Task description: Return the section of the Hadoop input and output formats text from "Apache Parquet supports" to "using the TableOutputFormat.", copied word for word.

Source document:
|---|

It can be noted that both APIs are comparable, but you can see already that there are difference, for example, the MultipleInputs and MultipleOutputs format of mapreduce.* is much more flexible, e.g. you can have different input or outputformats at the same time in comparison to the mapred.* API, you can use MultipleOutputs in map and reduce functions and you can have different key value types.

Reading/Writing of JSON files is already implicitly covered in this API. Usually one use the TextInputFormat and parses each line as a JSON object or one uses the NLineInputFormat and parsing several lines as one JSON object. Similarly you can write JSON as output.

Hint: Many developers are not aware of all of those input and output formats available out of the box in Hadoop, but changing from one of the more known to the more unknown ones can drastically improve performance.

Avro

Apache Avro is a compact exchange format between Big Data platforms. It is much more efficient than XML (in terms of space and computational needs) and should be used for exchanging large data volumes of structured data.

Avro supports both APIs and is supported by virtually all Big Data platforms

ORC

Apache ORC is an extremely efficient data query format. It supports predicate pushdown so that data that is not relevant for a query can automatically skipped without reading it. This reduces query time significantly. More details can be found here.

It is virtually supported by all Big Data platforms.

ORC supports both APIs.

Parquet

Apache Parquet is another efficient data query format. It also supports predicate pushdown.

It is virtually supported by all Big Data platforms

Apache Parquet supports both APIs, but the mapred.* one is named Deprecated… However, it is clearly not marked as deprecated and thus both APIs are supported.

Hbase

Apache Hbase is a columnar key/value store suitable for reading frequently small data volumes out of a large dataset or for writing frequently small data volumes into a large dataset.

Hbase can be read using the TableInputFormat and written using the TableOutputFormat.

Hbase supports both APIs.

HadoopCryptoLedger

HadoopCryptoLedger supports reading of cryptoledger, such as the Bitcoin blockchain, using Big Data platforms. It supports many Big Data platforms.

HadoopCryptoLedger supports both APIs due to the need to cater for many Big Data platforms, but also commercial internal developments using different APIs.

HadoopOffice

HadoopOffice supports reading/writing of office formats, such as MS Excel, on Big Data platforms. It also supports many Big Data platforms.

HadoopOffice supports both APIs due to the need to cater for many Big Data platforms, but also commercial internal developments using different APIs.

Kudu

Apache Kudu is a format that supports querying large data volumes and writing small data volumes in large datasets. Performance-wise it is lower than Hbase for writing and lower than ORC or Parquet for querying. However, the advantage is that it is one format. It has a much larger operational complexity, because several additional non-standard daemons are added to the nodes in a Big Data cluster to manage it.

Apache Kudu only supports the mapreduce.* API.

XMLInput

Apache Mahout (a machine learning library for Hadoop) supports reading XML files using its input format.
It only supports the mapreduce.* API.

|---|

Data extract:
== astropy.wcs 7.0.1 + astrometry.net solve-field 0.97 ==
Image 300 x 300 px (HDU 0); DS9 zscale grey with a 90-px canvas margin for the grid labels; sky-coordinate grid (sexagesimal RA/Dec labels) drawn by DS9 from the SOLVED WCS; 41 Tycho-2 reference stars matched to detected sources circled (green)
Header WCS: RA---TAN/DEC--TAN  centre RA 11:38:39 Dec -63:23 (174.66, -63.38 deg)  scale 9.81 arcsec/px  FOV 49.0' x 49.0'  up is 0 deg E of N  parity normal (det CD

|---|

Reply to the exercise:
Apache Parquet supports both APIs, but the mapred.* one is named Deprecated… However, it is clearly not marked as deprecated and thus both APIs are supported.

Hbase

Apache Hbase is a columnar key/value store suitable for reading frequently small data volumes out of a large dataset or for writing frequently small data volumes into a large dataset.

Hbase can be read using the TableInputFormat and written using the TableOutputFormat.